Glossary
to accompany
Thermodynamics: An Engineering Approach, 5th edition
by Yunus A. Çengel and Michael A. Boles41Relative humidity is the ratio of the amount of moisture (water) in atmospheric air at a
given temperature to the maximum amount the air can hold at the same temperature. The
relative humidity can be expressed as the ratio of the vapor pressure to the saturation
pressure of water at that temperature.
Relative pressure Pr is defined as the quantity exp(s°/R) and is a dimensionless quantity
that is a function of temperature only since s° depends on temperature alone. Relative
pressure is used to relate the ratio of final to initial pressure in isentropic processes of
ideal gases where variable specific heats are required.
Relative specific volume vr is defined as the quantity T/Pr and is a function of
temperature only. Pr is the relative pressure. Relative specific volume is used to relate
the ratio of final to initial volume in isentropic processes of ideal gases where variable
specific heats are required.
Reversed Carnot cycle is a reversible cycle in which all four processes that comprise the
Carnot cycle are reversed during operation. Reversing the cycle will also reverse the
directions of any heat and work interactions. The result is a cycle that operates in the
counterclockwise direction. The reversed Carnot cycle is the Carnot refrigeration cycle.
Reversible adiabatic compression is the process in which a working fluid is compressed
(decreases in volume) reversibly and adiabatically.
Reversible adiabatic expansion is the process in which a working fluid expands
(increases in volume) reversibly and adiabatically.
Reversible isothermal compression is the process in which the temperature is held
constant while a working fluid is compressed (decreases in volume) reversibly.
Reversible isothermal expansion is the process in which the temperature is held
constant while a working fluid expands (increases in volume) reversibly.
Reversible process is defined as a process that can be reversed without leaving any trace
on the surroundings. Reversible processes are idealized processes, and they can be
approached but never reached in reality.
Reversible steady-flow work is defined as the negative of the integral of the specific
volume-pressure product. The larger the specific volume the larger the reversible work
produced or consumed by the steady-flow device. Therefore, every effort should be
made to keep the specific volume of a fluid as small as possible during a compression
process to minimize the work input and as large as possible during an expansion process
to maximize the work output.

§ **Data for this exercise**
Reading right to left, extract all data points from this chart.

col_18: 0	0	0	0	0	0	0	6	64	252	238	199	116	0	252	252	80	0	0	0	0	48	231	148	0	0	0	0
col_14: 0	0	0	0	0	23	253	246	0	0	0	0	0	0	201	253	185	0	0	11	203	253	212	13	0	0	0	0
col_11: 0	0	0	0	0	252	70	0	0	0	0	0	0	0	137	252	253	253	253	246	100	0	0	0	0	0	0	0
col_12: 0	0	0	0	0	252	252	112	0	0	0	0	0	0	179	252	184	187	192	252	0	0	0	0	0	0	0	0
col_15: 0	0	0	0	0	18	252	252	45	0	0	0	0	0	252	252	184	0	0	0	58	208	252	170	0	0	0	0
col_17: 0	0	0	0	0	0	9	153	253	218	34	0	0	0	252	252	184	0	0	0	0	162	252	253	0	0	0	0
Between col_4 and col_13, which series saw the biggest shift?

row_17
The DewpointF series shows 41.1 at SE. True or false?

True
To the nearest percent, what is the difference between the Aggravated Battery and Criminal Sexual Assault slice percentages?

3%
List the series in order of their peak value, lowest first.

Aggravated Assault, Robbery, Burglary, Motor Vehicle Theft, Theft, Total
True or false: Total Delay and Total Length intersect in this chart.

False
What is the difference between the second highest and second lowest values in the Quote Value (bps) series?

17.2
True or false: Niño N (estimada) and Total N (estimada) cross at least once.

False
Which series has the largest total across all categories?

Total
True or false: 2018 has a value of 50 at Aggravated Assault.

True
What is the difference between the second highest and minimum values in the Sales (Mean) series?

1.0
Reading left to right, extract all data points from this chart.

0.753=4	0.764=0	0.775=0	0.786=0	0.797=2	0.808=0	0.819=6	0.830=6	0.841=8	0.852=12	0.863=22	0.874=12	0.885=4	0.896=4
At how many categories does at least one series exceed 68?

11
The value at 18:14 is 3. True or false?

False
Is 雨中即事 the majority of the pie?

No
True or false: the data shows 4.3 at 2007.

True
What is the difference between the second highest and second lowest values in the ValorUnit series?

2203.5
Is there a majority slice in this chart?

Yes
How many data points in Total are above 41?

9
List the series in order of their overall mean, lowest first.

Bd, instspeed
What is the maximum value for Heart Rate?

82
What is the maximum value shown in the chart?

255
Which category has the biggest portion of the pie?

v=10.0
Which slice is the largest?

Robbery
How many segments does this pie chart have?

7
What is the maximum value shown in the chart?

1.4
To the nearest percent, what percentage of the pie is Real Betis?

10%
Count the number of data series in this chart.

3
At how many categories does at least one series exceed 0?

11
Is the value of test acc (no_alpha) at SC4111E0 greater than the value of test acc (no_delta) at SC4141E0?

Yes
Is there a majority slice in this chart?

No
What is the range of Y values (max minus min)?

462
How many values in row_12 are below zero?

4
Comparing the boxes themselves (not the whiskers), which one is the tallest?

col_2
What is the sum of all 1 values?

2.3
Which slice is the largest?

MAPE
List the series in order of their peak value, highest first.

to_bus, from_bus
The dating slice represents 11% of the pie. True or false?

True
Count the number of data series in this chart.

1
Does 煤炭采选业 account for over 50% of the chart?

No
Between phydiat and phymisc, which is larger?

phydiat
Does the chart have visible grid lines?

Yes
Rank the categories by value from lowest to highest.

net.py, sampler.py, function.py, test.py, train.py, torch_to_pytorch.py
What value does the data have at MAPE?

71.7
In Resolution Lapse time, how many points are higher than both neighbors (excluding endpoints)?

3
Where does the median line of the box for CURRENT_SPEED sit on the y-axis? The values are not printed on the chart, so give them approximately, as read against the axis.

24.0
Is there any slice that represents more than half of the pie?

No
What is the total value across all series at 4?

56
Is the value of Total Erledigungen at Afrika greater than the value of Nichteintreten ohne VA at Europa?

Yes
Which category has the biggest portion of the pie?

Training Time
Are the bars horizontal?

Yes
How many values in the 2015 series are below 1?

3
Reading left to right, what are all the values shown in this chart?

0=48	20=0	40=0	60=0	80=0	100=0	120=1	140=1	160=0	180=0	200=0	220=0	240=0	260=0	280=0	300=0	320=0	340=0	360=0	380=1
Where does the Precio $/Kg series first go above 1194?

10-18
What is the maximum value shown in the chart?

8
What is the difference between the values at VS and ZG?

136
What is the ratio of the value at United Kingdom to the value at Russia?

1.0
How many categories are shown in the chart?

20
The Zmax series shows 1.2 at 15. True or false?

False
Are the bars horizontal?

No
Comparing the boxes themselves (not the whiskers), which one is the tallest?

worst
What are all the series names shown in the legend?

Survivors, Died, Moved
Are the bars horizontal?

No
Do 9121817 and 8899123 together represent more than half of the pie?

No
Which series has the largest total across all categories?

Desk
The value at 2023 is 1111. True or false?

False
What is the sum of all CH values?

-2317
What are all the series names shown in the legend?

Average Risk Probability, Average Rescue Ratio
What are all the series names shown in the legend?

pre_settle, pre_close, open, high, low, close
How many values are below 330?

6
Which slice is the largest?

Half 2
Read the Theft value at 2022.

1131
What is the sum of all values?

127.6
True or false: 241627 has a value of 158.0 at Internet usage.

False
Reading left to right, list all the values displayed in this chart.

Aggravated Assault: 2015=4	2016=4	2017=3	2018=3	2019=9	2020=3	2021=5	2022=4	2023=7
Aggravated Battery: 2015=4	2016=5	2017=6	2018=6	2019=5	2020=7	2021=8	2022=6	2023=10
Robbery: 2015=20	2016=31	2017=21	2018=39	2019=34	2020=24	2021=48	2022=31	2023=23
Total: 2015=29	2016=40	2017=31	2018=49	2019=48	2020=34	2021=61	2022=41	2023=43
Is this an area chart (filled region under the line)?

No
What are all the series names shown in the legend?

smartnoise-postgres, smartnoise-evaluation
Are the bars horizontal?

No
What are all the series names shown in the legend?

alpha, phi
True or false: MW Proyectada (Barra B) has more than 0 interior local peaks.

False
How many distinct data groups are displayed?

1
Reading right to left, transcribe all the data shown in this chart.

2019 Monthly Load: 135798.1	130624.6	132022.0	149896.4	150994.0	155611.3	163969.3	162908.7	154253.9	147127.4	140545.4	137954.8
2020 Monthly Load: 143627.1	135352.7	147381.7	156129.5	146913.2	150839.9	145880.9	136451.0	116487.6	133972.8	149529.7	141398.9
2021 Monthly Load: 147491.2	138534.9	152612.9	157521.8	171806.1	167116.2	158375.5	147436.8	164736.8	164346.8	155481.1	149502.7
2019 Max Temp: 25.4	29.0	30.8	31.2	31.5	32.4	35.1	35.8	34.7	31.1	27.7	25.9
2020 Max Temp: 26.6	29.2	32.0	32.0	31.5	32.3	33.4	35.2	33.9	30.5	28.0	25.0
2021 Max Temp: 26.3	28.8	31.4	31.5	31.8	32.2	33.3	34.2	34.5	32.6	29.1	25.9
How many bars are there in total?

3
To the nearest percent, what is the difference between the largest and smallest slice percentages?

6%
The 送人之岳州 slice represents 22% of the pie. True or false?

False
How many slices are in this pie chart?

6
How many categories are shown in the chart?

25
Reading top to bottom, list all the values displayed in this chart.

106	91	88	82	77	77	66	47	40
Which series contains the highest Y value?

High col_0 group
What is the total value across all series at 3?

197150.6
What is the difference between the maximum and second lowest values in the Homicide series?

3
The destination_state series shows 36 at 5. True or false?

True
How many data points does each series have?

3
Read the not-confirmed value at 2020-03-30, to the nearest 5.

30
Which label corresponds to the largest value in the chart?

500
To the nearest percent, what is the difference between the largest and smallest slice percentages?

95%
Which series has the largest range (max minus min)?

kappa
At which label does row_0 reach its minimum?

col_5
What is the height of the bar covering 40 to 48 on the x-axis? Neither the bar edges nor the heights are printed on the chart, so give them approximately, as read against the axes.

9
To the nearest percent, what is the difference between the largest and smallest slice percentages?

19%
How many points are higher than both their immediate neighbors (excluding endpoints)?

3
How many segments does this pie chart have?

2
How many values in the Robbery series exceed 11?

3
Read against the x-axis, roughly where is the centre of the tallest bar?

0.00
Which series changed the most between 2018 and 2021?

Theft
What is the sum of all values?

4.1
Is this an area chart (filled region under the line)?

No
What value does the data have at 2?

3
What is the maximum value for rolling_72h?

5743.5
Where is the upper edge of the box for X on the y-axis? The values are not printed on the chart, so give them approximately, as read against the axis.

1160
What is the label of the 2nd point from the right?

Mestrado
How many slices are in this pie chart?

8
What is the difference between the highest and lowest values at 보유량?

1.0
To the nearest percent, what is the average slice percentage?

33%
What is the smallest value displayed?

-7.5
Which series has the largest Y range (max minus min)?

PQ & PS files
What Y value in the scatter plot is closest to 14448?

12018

§ **Tasks for this exercise**
1 > According to the thermodynamics glossary, in which direction does the reversed Carnot cycle operate?
2 > Collect every line of the rows that contains the string "printed". Case counts.

§ **List of answers**
1 > It operates in the counterclockwise direction.

2 >
Where does the median line of the box for CURRENT_SPEED sit on the y-axis? The values are not printed on the chart, so give them approximately, as read against the axis.
What is the height of the bar covering 40 to 48 on the x-axis? Neither the bar edges nor the heights are printed on the chart, so give them approximately, as read against the axes.
Where is the upper edge of the box for X on the y-axis? The values are not printed on the chart, so give them approximately, as read against the axis.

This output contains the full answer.